Why do engineers use derivatives in discontinuous functions? Is it correct?
In general, computing the extrema of a continuous function and rounding them to integers does not yield the extrema of the restriction of that function to the integers. It is not hard to construct examples.
However, your particular function is convex on the domain $k>0$. In this case the extremum is at one or both of the two integers nearest to the unique extremum of the continuous function.
It would have been nice to explicitly state this fact when determining the minimum by this method, as it is really not obvious, but unfortunately such subtleties are often forgotten (or never known in the first place) in such applied fields. So I commend you for noticing the problem and asking!
The main question here seems to be "why can we differentiate a function only defined on integers?". The proper answer, as divined by the OP, is that we can't--there is no unique way to define such a derivative, because we can interpolate the function in many different ways. However, in the cases that you are seeing, what we are really interested in is not the derivative of the function, per se, but rather the extrema of the function. The derivative is just a tool used to find the extrema.
So what's really going on here is that we start out with a function $f:\mathbb{N}\rightarrow \mathbb{R}$ defined only on positive integers, and we implicitly extend $f$ to another function $\tilde{f}:\mathbb{R}\rightarrow\mathbb{R}$ defined on all real numbers. By "extend" we mean that values of $\tilde{f}$ coincide with those of $f$ on the integers. Now, here's the crux of the matter: If we can show that there is some integer $n$ such that $\tilde{f}(n)\geq \tilde{f}(m)$ for all integers $m$, i.e. $n$ is a maximum of $\tilde{f}$ over the integers, then we know the same is true for $f$, our original function. The advantage of doing this is that now can use calculus and derivatives to analyze $\tilde{f}$. It doesn't matter how we extend $f$ to $\tilde{f}$, because at the end of the day we're are only using $\tilde{f}$ as a tool to find properties of $f$, like maxima.

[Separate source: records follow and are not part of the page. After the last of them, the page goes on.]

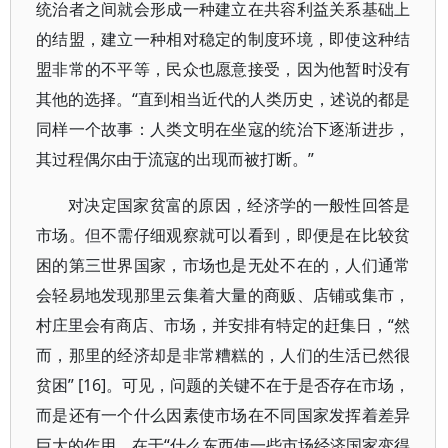
统治者之间就会形成一种建立在共容利益关系基础上
的结盟，建立一种相对稳定的制度环境，即使这种结
盟非常的不平等，民众也愿意接受，因为他暂时没有
其他的选择。“直到相当近代的人类历史，述说的都是
同样一个故事：人类文明在坐寇的统治下逐渐进步，
其过程偶尔由于流寇的出现而被打断。”
对决定国家贫富的原因，经济学的一般性回答是
市场。但不需仔细观察就可以看到，即便是在比较贫
困的第三世界国家，市场也是无处不在的，人们通常
会轻易地发现那里云集着大量的商贩、店铺或集市，
村庄里会有商店、市场，并安排有特定的赶集日，“然
而，那里的经济却是非常糟糕的，人们的生活已然很
贫困” [16]。可见，问题的关键不在于是否存在市场，
而是还有一个什么因素使市场在不同国家发挥着差异
巨大的作用，在于“什么东西使一些市场经济国家变得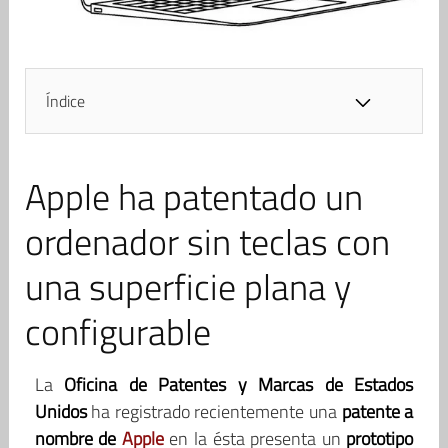
Índice
Apple ha patentado un
ordenador sin teclas con
una superficie plana y
configurable
La
Oficina de Patentes y Marcas de Estados
Unidos
ha registrado recientemente una
patente a
nombre de
Apple
en la ésta presenta un
prototipo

In many cases, there is a natural way to extend $f$ to $\tilde{f}$. In your case, $f=\text{ExecutionTime}$, and to extend it you just take the formula $\Delta \left(4k + \frac{2n}{k} - 4\right)$ and allow $n$ and $k$ to be real-valued instead of integer-valued. You could have extended it a different way--e.g. $\Delta \left(4k + \frac{2n}{k} - 4\right) + \sin(2\pi k)$ is also a valid extension of $\text{ExecutionTime}(n,k)$, but this is not as convenient. And all we are trying to do is find a convenient way to analyze the original, integer-valued function, so if there's a straightforward way to do it we might as well use it.
As an illustrative example, an interesting (and non-trivial) case of this idea of extending an integer-valued function to a continuous-valued one is the gamma function $\Gamma$, which is a continuous extension of the integer-valued factorial function. $\Gamma$ is not the only way to extend the factorial function, but it is for most purposes (in fact, all purposes that I know of) the most convenient.

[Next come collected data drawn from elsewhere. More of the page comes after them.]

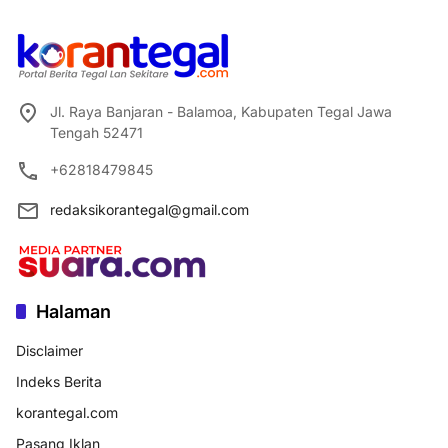
Jl. Raya Banjaran - Balamoa, Kabupaten Tegal Jawa
Tengah 52471
+62818479845
redaksikorantegal@gmail.com
Halaman
Disclaimer
Indeks Berita
korantegal.com
Pasang Iklan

You are confusing a mathematical model of the system with the system itself. The map is not the territory.
Obviously in the real system both $n$ and $k$ must be integers. On the other hand, the math formula for the execution time is a perfectly good function for any real (or even complex!) values of $n$ and $k$ except when $k = 0$.
So you can certainly find the minimum value if $k$ according to the math model, even though the answer $k = \sqrt{(n/2)}$ gives a fractional value of $k$ for most integer values of $n$.
If you want to make the math more rigorous, since the function is convex you can then say that
For any integer $k \ge \sqrt{n/2}$, $E(n,k+1) > E(n,k)$, and
For any integer $k \le \sqrt{n/2}$ and $k > 1$, $E(n,k-1) > E(n,k)$.
Therefore, the minimum value of $E$ when $k$ is an integer is one of the (one or two) integers in the range $\sqrt{n/2} - 1 < k < \sqrt{n/2} + 1$.
On the other hand, engineers are interested in getting results, not doing rigorous math, and if you sketch a graph of the general shape of $E(n,k)$ this rigorous mathematical argument is "obvious".